What the task requires: Search the data for "priľahlých". Return each matching line.
===== Exercise materials =====
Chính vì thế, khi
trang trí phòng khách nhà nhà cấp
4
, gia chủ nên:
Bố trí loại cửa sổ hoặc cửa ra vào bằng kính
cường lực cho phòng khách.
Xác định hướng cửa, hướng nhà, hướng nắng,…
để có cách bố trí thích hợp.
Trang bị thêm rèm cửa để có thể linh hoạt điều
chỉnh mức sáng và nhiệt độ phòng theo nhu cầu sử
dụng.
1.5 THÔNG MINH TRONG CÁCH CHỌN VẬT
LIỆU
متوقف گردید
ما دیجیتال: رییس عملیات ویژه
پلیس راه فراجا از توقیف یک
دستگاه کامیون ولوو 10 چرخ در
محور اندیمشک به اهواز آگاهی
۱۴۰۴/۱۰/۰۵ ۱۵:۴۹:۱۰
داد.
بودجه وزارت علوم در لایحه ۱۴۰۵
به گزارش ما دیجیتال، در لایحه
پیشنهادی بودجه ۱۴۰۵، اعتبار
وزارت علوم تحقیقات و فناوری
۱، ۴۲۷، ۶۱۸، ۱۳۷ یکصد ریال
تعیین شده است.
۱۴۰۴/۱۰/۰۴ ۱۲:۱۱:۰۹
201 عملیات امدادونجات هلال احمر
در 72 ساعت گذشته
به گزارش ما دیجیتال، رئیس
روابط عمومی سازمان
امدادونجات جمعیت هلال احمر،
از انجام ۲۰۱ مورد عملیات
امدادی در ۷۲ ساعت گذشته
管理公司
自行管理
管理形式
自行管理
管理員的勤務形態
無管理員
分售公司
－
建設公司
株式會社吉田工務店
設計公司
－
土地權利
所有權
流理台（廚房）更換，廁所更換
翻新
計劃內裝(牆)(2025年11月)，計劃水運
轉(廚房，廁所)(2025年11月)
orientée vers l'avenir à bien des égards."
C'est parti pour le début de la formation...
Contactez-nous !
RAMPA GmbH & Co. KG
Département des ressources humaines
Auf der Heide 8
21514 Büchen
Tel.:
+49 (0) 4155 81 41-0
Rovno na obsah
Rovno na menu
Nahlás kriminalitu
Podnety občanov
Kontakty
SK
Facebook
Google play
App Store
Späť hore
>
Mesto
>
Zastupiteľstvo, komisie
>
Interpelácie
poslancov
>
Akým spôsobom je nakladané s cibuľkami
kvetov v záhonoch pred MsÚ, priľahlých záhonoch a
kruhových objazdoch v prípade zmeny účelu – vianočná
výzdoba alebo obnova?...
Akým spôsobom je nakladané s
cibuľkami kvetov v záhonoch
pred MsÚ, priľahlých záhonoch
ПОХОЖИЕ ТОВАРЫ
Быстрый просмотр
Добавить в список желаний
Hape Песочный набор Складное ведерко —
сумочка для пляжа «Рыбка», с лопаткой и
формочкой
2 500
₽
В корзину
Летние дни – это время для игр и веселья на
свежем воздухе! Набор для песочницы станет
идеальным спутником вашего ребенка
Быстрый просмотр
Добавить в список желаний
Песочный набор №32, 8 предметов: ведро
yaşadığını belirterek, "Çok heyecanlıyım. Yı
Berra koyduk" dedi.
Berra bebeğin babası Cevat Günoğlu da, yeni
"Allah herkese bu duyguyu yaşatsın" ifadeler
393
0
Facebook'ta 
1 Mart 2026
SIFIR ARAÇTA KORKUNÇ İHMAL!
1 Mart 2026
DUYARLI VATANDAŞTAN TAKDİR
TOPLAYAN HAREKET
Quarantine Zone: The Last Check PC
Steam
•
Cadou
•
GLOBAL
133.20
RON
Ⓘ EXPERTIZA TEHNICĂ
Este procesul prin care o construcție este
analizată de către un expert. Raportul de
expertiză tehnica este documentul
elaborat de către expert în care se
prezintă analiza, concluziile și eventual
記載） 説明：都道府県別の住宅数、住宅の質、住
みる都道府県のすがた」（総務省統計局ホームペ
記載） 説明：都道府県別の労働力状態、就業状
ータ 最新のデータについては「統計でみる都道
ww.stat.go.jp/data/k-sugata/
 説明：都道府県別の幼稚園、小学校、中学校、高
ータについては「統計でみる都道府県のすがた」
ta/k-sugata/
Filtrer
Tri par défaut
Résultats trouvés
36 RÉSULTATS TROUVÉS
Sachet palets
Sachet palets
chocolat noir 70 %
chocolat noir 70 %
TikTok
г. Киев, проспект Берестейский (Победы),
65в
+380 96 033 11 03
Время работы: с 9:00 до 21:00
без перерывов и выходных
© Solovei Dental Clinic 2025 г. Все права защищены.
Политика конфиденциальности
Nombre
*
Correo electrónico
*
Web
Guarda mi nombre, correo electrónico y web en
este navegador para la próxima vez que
=====
Answer area:
kvetov v záhonoch pred MsÚ, priľahlých záhonoch a
pred MsÚ, priľahlých záhonoch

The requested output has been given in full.